**DIRECTION 1**
From the Casey's shareholder article, print the passage from "According to the letter, Casey's" to "to the shareholders." word for word.
**DIRECTION 2**
Name every shareholder that the Casey's article says issued the open letter.

ANKENY, Iowa — Could Casey's General Stores Inc. be the next one on the sales block? Significant shareholders are pushing to discuss the possibility.

On Jan. 3, JCP Investment Management LLC, BLR Partners LP and Joshua E. Schechter issued an open letter to Casey's shareholders pushing for a strategic review of the company. Together, the three shareholders own approximately $45 million of Casey's common stock.

"We believe Casey's shares are significantly undervalued as they do not reflect the true earnings power and full real estate value of the company's irreplaceable fleet of 2,000-plus stores," the shareholders wrote in the letter, adding that they "have previously engaged with management regarding our concerns with the company's returns on invested capital and capital allocation."

According to the letter, Casey's "no longer delivers best-in-class returns as measured by either operating metrics or share price performance."

Decreasing same-store sales and bloated operational expenses have led the company to miss earnings targets for seven straight quarters, according to the shareholders.

**DATASET EXCERPT**
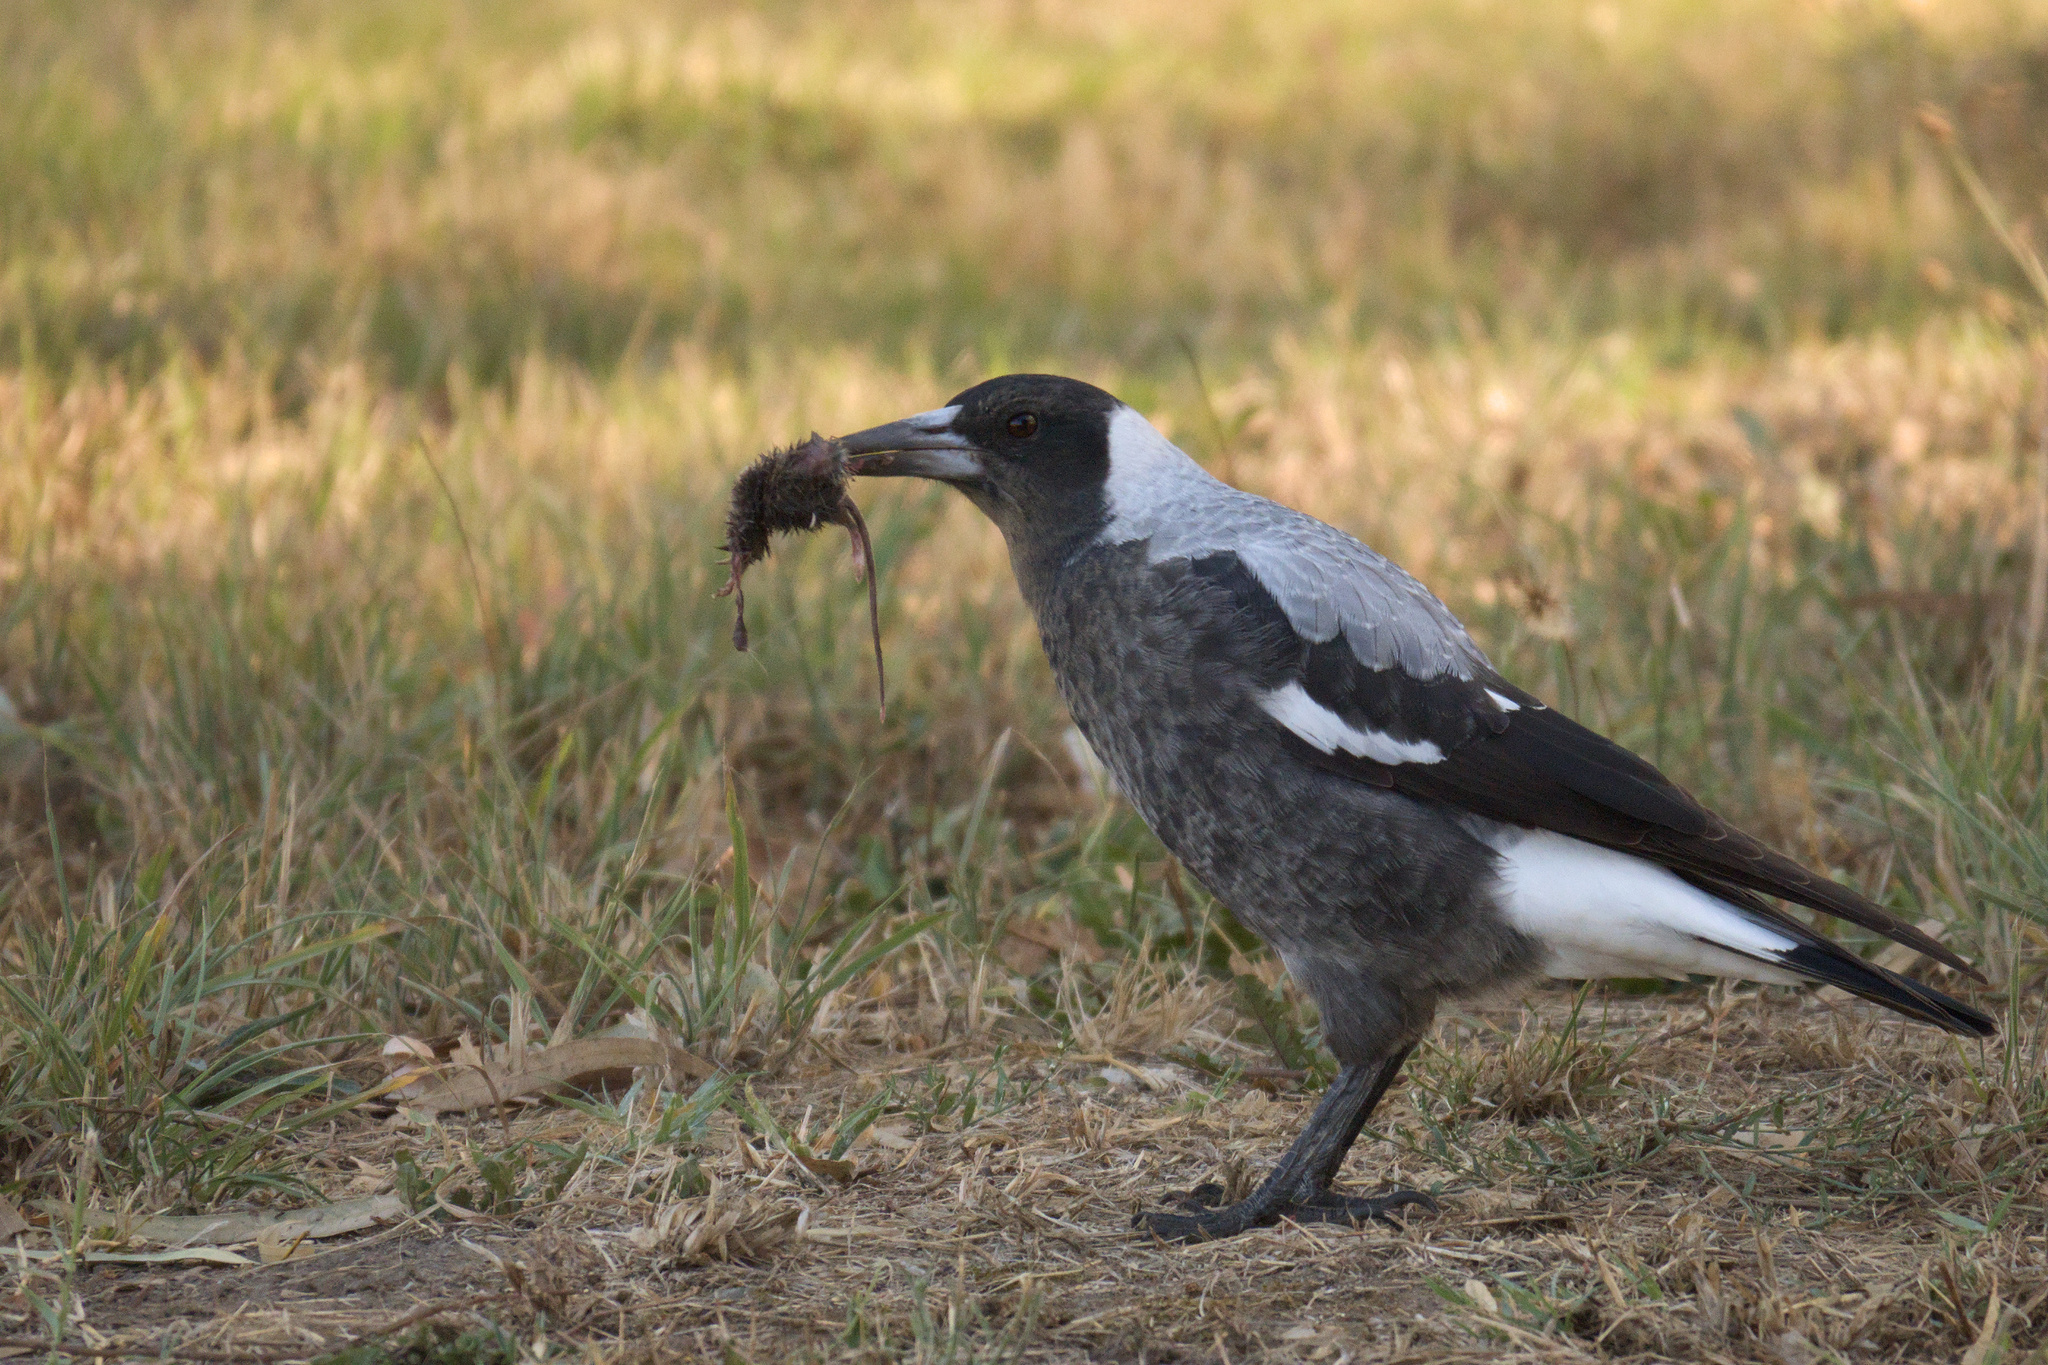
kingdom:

**EXERCISE OUTPUT 1**
According to the letter, Casey's "no longer delivers best-in-class returns as measured by either operating metrics or share price performance."

Decreasing same-store sales and bloated operational expenses have led the company to miss earnings targets for seven straight quarters, according to the shareholders.

**EXERCISE OUTPUT 2**
JCP Investment Management LLC
BLR Partners LP
Joshua E. Schechter